» AIM OF THE EXERCISE: For each line below that includes the word "item", make a copy.

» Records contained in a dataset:
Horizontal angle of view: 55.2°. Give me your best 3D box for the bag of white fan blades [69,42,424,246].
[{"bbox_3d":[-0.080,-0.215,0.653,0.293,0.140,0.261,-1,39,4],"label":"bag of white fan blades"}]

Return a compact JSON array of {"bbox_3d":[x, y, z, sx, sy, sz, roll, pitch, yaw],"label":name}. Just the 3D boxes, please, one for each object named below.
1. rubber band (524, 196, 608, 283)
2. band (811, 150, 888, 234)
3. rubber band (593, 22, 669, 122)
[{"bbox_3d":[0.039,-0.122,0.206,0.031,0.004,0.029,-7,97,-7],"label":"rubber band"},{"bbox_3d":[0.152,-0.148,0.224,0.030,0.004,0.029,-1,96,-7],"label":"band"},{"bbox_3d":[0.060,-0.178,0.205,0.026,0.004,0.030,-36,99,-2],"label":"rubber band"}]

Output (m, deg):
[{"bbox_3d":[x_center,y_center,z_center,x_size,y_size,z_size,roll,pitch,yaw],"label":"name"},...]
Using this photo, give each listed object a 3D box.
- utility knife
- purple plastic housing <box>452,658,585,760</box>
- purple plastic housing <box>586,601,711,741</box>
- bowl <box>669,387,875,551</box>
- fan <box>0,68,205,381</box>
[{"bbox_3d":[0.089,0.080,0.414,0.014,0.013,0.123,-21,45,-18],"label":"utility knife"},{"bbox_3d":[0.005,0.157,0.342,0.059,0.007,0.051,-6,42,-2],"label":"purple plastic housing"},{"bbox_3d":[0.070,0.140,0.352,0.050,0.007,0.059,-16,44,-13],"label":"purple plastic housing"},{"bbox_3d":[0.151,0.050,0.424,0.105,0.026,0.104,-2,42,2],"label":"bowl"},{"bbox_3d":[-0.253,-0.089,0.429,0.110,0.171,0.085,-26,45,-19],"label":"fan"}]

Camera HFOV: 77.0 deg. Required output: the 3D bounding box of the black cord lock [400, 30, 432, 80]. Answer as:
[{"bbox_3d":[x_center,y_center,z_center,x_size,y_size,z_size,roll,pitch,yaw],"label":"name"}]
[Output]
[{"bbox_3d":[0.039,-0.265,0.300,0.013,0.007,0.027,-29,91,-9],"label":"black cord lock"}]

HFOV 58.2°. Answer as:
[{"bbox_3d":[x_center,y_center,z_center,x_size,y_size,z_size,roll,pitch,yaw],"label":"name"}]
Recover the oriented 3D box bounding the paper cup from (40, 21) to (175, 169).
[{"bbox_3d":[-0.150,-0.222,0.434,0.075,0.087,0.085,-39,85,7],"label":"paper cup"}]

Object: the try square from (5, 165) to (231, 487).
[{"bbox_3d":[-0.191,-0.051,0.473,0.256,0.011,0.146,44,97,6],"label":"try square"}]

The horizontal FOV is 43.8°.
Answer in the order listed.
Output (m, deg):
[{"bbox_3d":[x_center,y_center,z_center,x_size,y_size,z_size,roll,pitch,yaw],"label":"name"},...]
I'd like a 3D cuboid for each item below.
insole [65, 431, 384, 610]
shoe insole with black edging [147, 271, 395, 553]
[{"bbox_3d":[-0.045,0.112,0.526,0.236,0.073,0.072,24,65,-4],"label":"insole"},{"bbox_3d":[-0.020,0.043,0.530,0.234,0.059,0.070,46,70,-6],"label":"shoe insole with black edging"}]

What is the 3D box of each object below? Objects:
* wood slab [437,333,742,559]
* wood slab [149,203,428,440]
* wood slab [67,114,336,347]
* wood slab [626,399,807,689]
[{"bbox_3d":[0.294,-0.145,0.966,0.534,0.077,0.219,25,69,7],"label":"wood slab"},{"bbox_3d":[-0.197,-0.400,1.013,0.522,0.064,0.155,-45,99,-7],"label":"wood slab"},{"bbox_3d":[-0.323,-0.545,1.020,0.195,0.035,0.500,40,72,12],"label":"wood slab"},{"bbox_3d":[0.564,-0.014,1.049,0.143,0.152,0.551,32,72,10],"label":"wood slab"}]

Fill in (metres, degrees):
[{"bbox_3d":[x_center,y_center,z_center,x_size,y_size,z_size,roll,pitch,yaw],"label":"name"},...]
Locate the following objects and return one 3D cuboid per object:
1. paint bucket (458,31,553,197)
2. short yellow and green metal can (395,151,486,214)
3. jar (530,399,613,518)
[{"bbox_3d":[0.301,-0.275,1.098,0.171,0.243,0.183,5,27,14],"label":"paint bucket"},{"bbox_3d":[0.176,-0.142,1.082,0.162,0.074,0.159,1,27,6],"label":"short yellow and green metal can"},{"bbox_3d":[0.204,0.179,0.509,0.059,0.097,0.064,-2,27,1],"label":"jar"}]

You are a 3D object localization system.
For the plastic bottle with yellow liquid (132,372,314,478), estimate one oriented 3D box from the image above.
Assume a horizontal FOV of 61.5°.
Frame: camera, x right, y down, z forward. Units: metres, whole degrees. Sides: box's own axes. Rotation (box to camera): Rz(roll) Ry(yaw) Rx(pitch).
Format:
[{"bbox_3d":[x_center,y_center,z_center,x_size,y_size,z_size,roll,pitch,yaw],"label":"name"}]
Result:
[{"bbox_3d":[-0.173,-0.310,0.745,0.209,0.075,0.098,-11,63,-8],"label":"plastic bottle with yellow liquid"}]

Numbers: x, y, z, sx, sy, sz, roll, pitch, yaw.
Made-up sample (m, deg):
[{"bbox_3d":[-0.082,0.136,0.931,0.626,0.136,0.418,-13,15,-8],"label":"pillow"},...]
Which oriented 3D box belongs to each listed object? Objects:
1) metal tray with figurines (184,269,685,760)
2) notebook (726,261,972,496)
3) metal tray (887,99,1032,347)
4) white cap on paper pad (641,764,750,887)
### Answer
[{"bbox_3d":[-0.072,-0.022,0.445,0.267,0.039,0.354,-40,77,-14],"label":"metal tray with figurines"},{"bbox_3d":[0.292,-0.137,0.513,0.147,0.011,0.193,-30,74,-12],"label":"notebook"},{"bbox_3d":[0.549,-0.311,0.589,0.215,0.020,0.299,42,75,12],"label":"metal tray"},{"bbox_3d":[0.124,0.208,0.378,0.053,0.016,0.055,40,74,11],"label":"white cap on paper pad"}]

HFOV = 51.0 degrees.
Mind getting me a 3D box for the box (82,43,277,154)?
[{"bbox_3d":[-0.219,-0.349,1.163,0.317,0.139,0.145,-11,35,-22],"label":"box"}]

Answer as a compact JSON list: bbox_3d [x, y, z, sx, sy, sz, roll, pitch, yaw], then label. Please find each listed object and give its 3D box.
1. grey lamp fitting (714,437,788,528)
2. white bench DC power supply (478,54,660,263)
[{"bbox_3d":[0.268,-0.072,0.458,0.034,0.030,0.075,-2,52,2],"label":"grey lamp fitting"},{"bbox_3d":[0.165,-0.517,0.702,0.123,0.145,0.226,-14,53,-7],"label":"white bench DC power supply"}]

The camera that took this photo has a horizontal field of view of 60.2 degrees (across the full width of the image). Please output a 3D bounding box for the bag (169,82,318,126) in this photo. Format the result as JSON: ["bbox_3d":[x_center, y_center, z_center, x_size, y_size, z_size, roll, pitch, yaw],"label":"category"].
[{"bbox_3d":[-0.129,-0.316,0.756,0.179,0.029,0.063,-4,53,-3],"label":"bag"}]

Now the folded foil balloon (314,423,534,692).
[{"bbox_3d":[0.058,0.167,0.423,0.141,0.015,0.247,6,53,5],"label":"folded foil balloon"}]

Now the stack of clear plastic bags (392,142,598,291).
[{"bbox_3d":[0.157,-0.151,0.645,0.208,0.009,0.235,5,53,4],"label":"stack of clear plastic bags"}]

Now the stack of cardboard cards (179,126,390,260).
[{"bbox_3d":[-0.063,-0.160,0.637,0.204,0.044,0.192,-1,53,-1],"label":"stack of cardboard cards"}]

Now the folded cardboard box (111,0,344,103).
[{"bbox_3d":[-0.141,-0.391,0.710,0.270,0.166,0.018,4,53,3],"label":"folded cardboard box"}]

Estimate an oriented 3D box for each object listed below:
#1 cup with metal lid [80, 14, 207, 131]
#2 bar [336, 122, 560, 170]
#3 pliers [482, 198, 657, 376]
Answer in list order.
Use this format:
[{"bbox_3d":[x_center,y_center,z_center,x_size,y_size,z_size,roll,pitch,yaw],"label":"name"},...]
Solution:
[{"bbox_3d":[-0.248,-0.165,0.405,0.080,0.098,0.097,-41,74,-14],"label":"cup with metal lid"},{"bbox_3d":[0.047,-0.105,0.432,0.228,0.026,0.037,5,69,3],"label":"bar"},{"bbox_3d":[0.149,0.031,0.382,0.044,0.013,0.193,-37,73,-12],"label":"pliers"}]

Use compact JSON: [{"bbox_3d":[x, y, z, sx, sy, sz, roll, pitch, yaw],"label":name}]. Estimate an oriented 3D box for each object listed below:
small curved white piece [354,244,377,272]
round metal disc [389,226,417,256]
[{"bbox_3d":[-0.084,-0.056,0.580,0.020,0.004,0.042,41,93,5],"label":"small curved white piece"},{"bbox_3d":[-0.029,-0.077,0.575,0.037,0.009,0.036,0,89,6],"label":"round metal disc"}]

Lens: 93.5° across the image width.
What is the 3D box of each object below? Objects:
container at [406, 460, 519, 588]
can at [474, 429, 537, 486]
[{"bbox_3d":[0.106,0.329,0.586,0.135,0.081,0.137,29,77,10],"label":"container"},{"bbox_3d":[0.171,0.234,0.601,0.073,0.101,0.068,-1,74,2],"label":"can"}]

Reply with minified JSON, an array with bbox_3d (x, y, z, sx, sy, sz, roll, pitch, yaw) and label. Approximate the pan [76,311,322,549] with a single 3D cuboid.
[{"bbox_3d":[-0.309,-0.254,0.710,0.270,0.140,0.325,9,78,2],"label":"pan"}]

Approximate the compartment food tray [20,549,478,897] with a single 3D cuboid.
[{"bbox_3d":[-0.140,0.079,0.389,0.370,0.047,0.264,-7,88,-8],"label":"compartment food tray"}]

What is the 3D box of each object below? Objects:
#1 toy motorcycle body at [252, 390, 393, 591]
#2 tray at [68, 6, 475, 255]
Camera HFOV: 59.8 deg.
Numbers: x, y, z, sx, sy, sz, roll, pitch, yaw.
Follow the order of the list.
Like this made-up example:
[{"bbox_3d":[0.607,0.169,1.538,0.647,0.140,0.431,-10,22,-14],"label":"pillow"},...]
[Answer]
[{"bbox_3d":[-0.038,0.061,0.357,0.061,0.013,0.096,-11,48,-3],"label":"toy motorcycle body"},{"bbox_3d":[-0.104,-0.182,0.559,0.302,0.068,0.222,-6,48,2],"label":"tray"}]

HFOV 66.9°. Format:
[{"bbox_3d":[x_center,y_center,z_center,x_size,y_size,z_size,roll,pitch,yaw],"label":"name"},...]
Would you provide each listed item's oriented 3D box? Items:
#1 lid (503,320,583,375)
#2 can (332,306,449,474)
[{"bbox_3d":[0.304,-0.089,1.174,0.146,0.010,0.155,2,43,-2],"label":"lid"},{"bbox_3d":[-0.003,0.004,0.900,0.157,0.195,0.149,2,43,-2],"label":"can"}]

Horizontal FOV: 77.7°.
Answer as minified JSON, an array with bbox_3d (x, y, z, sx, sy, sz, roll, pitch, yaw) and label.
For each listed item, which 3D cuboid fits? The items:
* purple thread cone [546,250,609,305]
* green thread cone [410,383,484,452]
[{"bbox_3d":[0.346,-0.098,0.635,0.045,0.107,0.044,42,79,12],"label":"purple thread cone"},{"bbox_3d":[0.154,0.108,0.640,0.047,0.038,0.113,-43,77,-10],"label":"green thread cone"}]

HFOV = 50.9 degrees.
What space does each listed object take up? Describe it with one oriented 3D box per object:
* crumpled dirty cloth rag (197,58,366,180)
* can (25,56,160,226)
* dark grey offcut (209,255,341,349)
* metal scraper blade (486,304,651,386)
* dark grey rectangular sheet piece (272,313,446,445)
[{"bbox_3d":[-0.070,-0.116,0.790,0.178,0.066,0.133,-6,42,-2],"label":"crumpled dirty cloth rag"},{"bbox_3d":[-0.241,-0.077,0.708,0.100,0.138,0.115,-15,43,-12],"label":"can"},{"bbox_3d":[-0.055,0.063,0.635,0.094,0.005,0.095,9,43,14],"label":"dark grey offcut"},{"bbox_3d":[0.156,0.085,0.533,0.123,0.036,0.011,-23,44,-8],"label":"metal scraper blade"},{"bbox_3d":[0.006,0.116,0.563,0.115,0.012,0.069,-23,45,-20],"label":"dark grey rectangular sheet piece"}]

» SOLUTION TO THIS PROBLEM:
I'd like a 3D cuboid for each item below.
Would you provide each listed item's oriented 3D box? Items:
For each listed item, which 3D cuboid fits? The items:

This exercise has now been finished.